Dreary early morning skies delayed the crowd at the Laguna Beach Exchange Club's annual pancake breakfast, but folks more than made up for it once when the sun broke through.
"It was the biggest crowd ever," said Sande St. John, who has been organizing the breakfasts for more than 20 years. "We fed over 800 people."
St. John keeps track by counting the plates used. This year, the last folks in line were served sausages and pancakes on paper napkins.
Memorial Day began early for the volunteers who helped make the day memorable. Coastal Taxi's George Kiepper reported in at 3:30 a.m., ready to load supplies into his cab for transport to Heisler Park. Mormon missionaries, Pedro Ortiz, Danny Moy and Nico McManus arrived at 5:30 to help load and unload.
"The park is pristine, thanks to the efforts of John O'Hara and Reggie Christian from the city Parks Department," St. John said.
Grills were fired up and ready to go when some of Laguna's homeless population arrived for breakfast at 7 a.m.
Among the firefighters who flipped flapjacks: Chip Gilmore, Scott Hammond, Kurt Bladergroen, Ian DaCosta, Rob Abijay, Sean Daugherty, Jeff White, Pat Brennan, Tony Carlson, Api Weinert, Zack De John, Tom Padden and John Kuzmic.
Helpers included Weinert's son, Trevor, and Cody LaTendresse, son of Deputy Fire Chief Jeff LaTendresse, who was the chief stirrer of pancake mix donated by the White House, which went along with the sausages donated by Las Brisas.
When Dave Lopez wasn't behind the grill, he was playing a bagpipe to entertain the crowd.
"He made the event, he made my day; in fact, he made my whole month worthwhile," said the always industrious St.

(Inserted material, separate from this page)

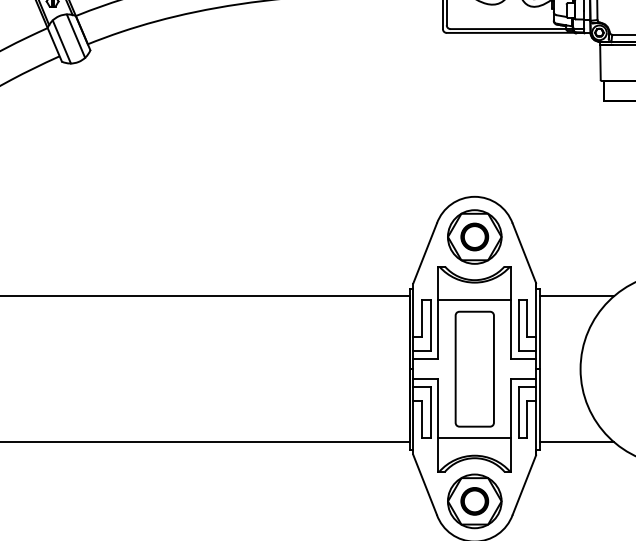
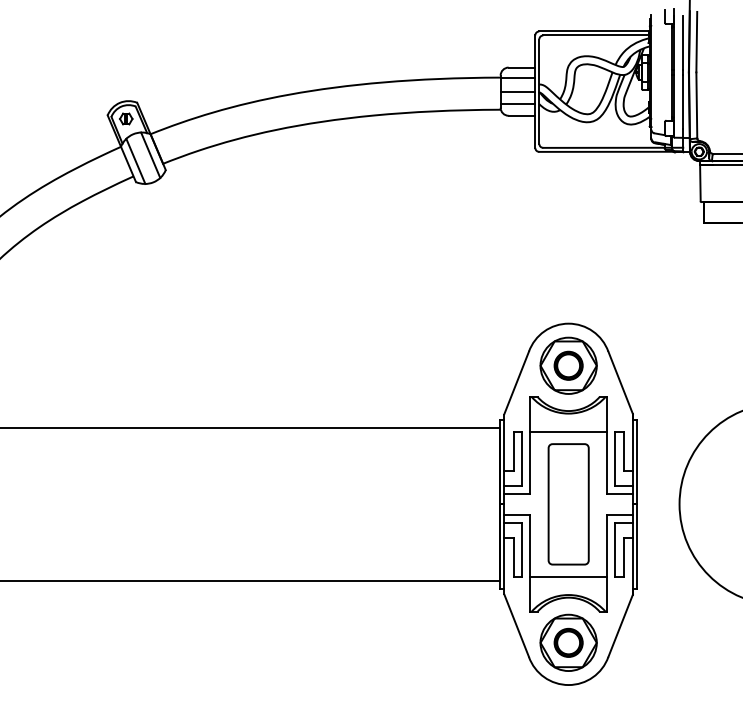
line: (576, 296) -> (675, 428), removed
line: (576, 441) -> (675, 580), removed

John.
Entertainment was also provided by Laguna Tots singer April Walsh, violinist Doug Miller and Magic Matt. Children loved climbing on the 1931 Seagrave pumper engine and getting junior firefighter helmets from retired Fire Capt. Eugene D' Isabella.

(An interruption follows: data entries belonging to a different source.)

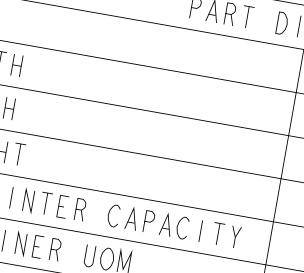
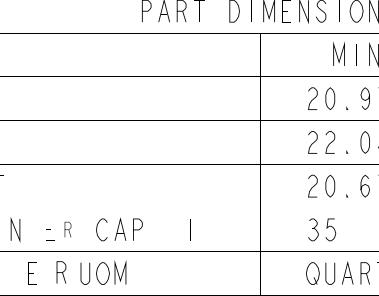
part: (79, 209) -> (67, 229), size x0.7
part: (174, 226) -> (163, 229), removed
line: (217, 233) -> (207, 229), removed
part: (234, 236) -> (224, 229), removed
line: (21, 243) -> (15, 273), removed
part: (55, 249) -> (61, 272), moved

The Police Employees Assn. was represented by President Larry Bammer, Nikie Hernandez, Natalie Leal; the Marine Safety Department by Lifeguard Kai Bond.

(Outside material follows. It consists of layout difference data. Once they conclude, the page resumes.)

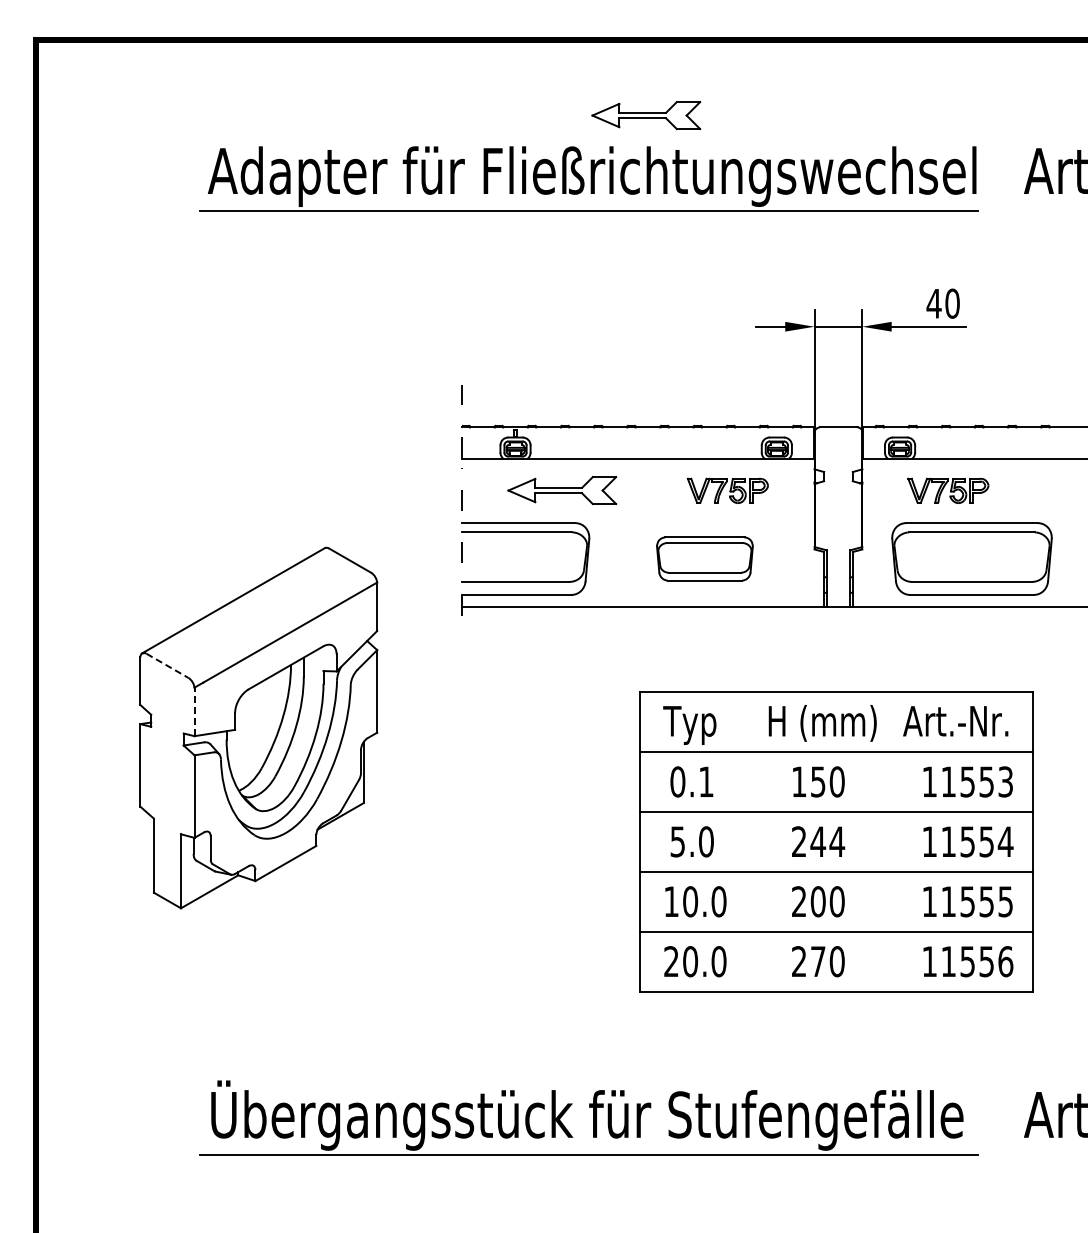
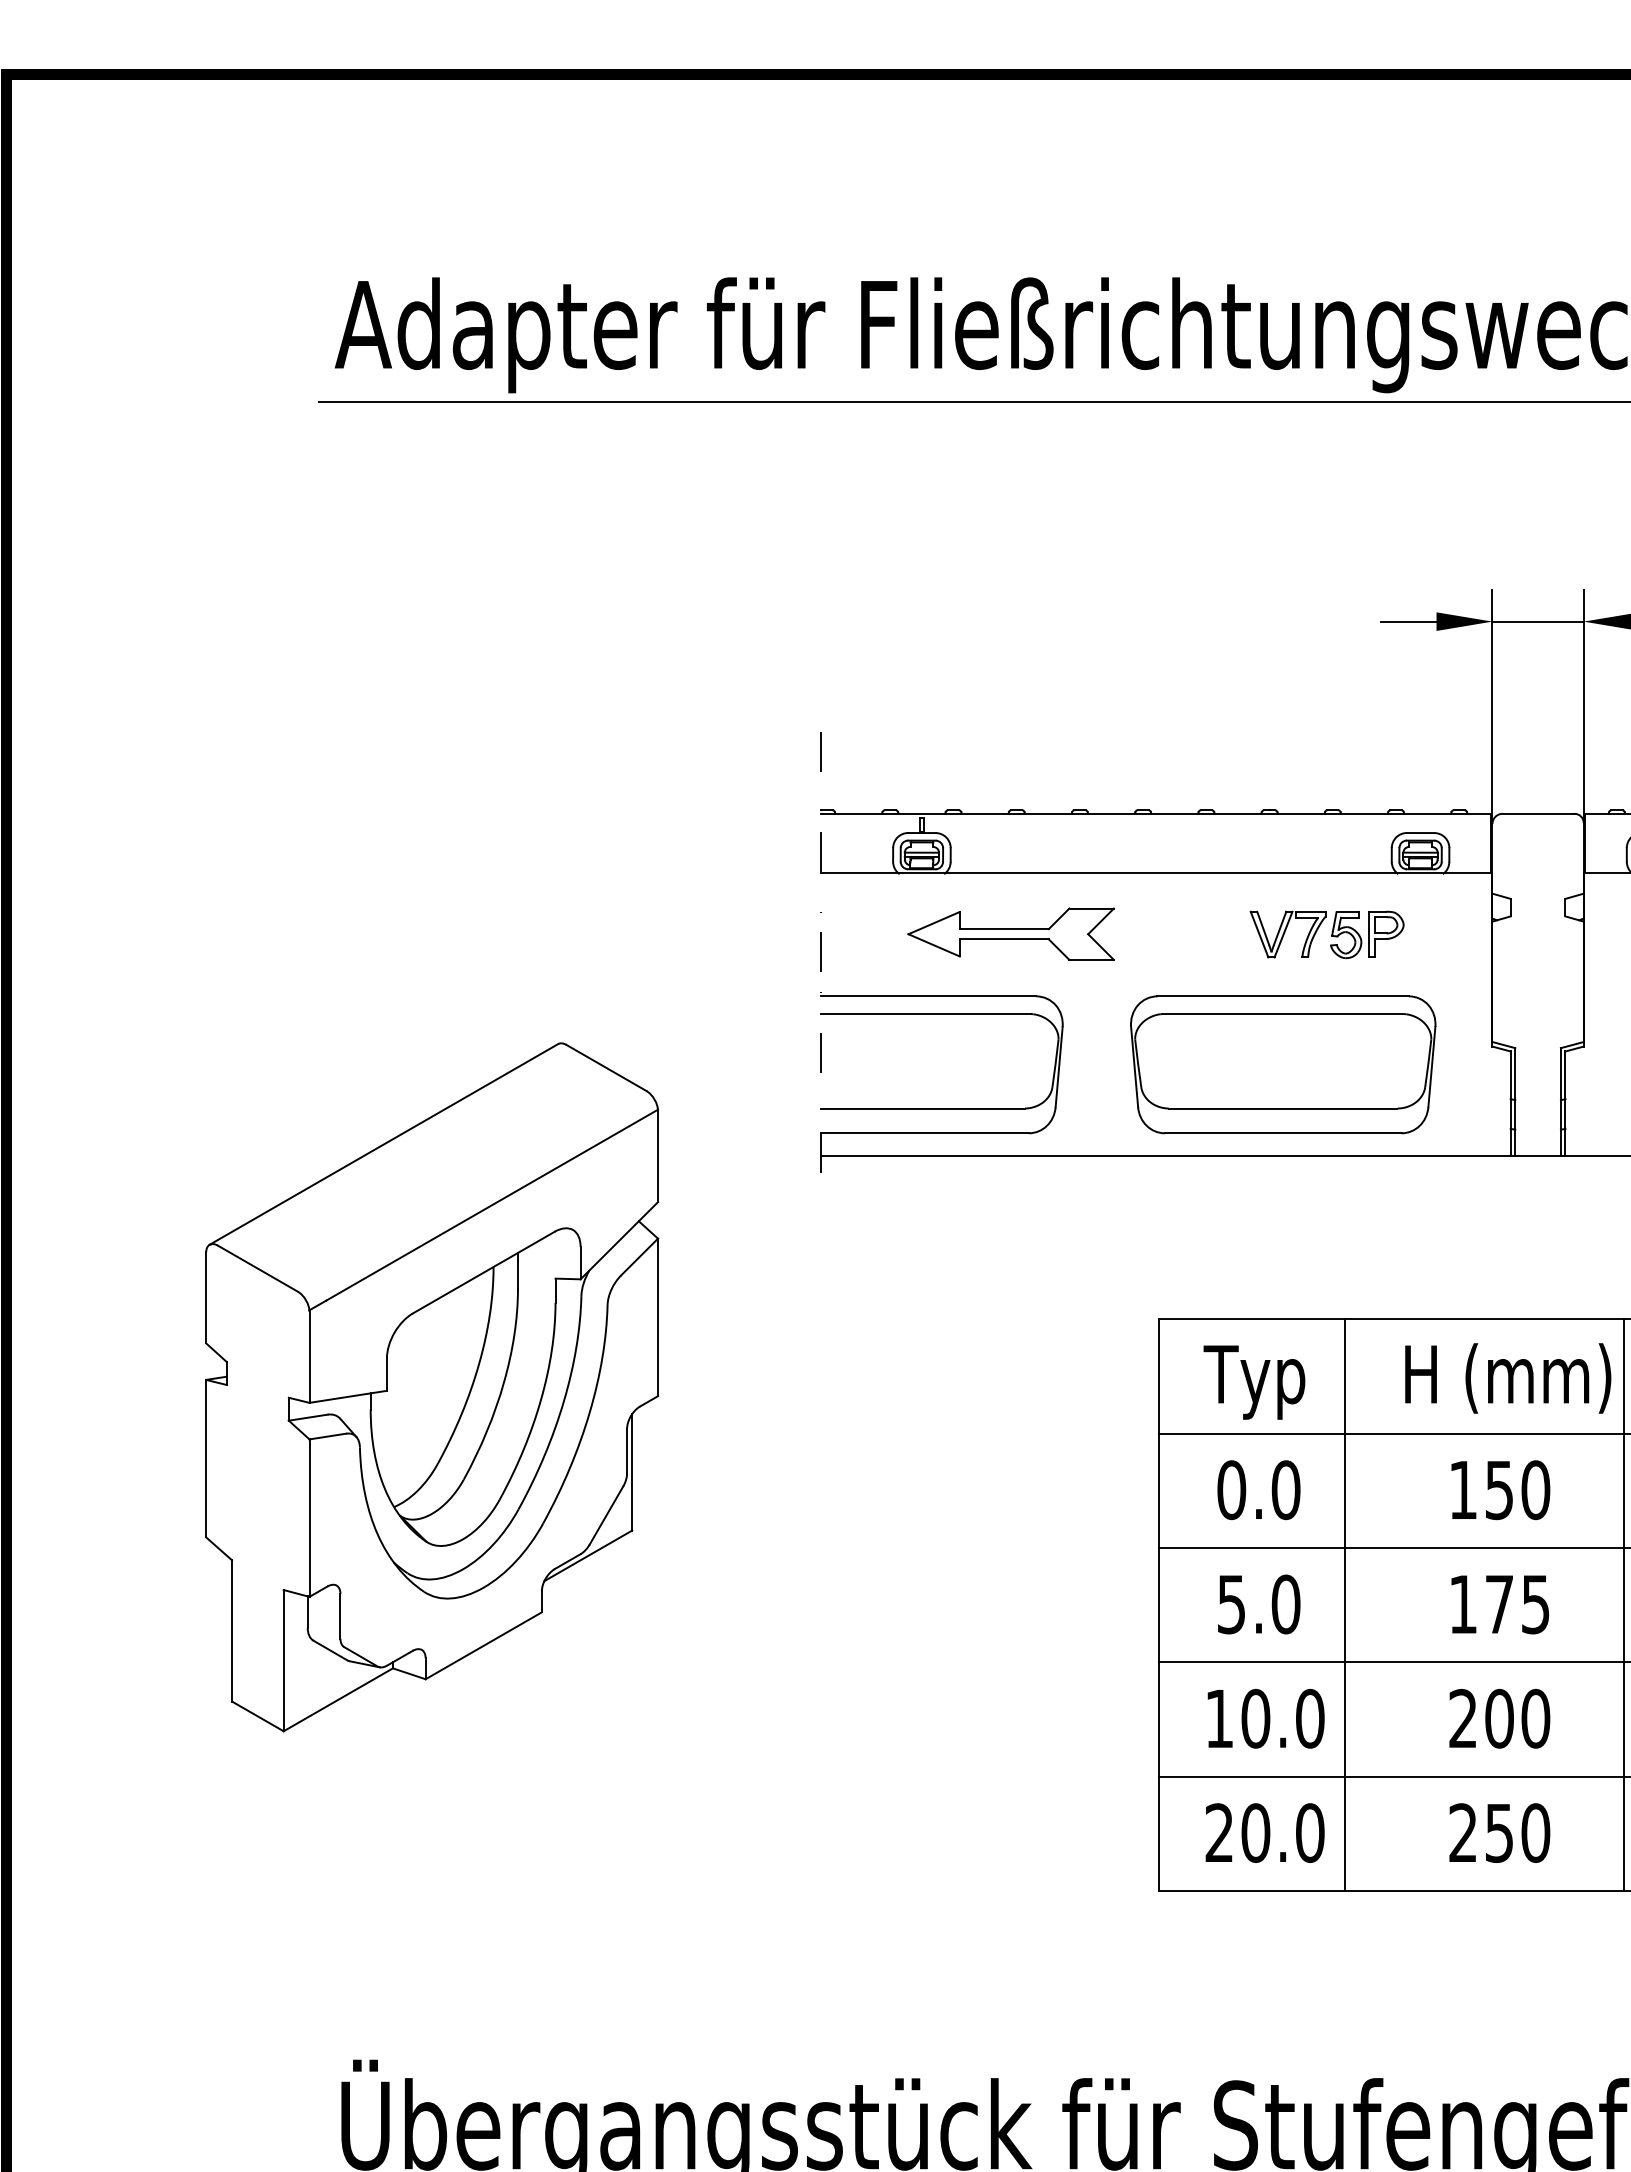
part: (646, 115) -> (1171, 218), removed
part: (704, 558) -> (1282, 1063), size x1.67
line: (167, 666) -> (257, 1269), dashed -> solid
line: (194, 712) -> (309, 1357), dashed -> solid
text: (706, 781) -> (1286, 1489), 0.1 -> 0.0
line: (737, 841) -> (1345, 1603), added
text: (818, 841) -> (1499, 1603), 244 -> 175
line: (883, 841) -> (1624, 1603), added
text: (818, 961) -> (1499, 1832), 270 -> 250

Mai Huynh donated the water and Ken Kenworthy made gallons of coffee. Other volunteers included Connie Burlin, Marion Rice, Donna and Danielle Gee, the children of Community Outreach Officer Jason Farris, former Mayors Cheryl Kinsman and Steve Dicterow, Kathryn Delp Dew, Anne Wood, Pat Freeman and Jim Rue.
John and Jan Guyette, Dorothy and Hank Benedict and Helen Diamond were among the early arrivals. The youngest at the breakfast: two-week old Caleb Cornell with his "big brother," 21-month-old Jacob and their parents, Michelle and John.
A speech to remember
The Memorial Day Ceremony in Laguna this year was made more memorable by the words of a man whose actions speak louder than his words.
"A hero should be here to speak to you today," said Federal Judge David O. Carter. "I am not a hero."
Could have fooled most folks there. Carter lives in Laguna, belongs to American Legion Post 222. Locals know that he was wounded in Vietnam and was awarded a Bronze Star and a Purple Heart — not given for a quick mind, good looks and eloquent speeches, though all are attributes of the judge.
He continues to fight for his country today on a different battlefield, the courtrooms of countries who have no concept of civil liberty, traveling to global hot spots to teach America's system of jurisprudence.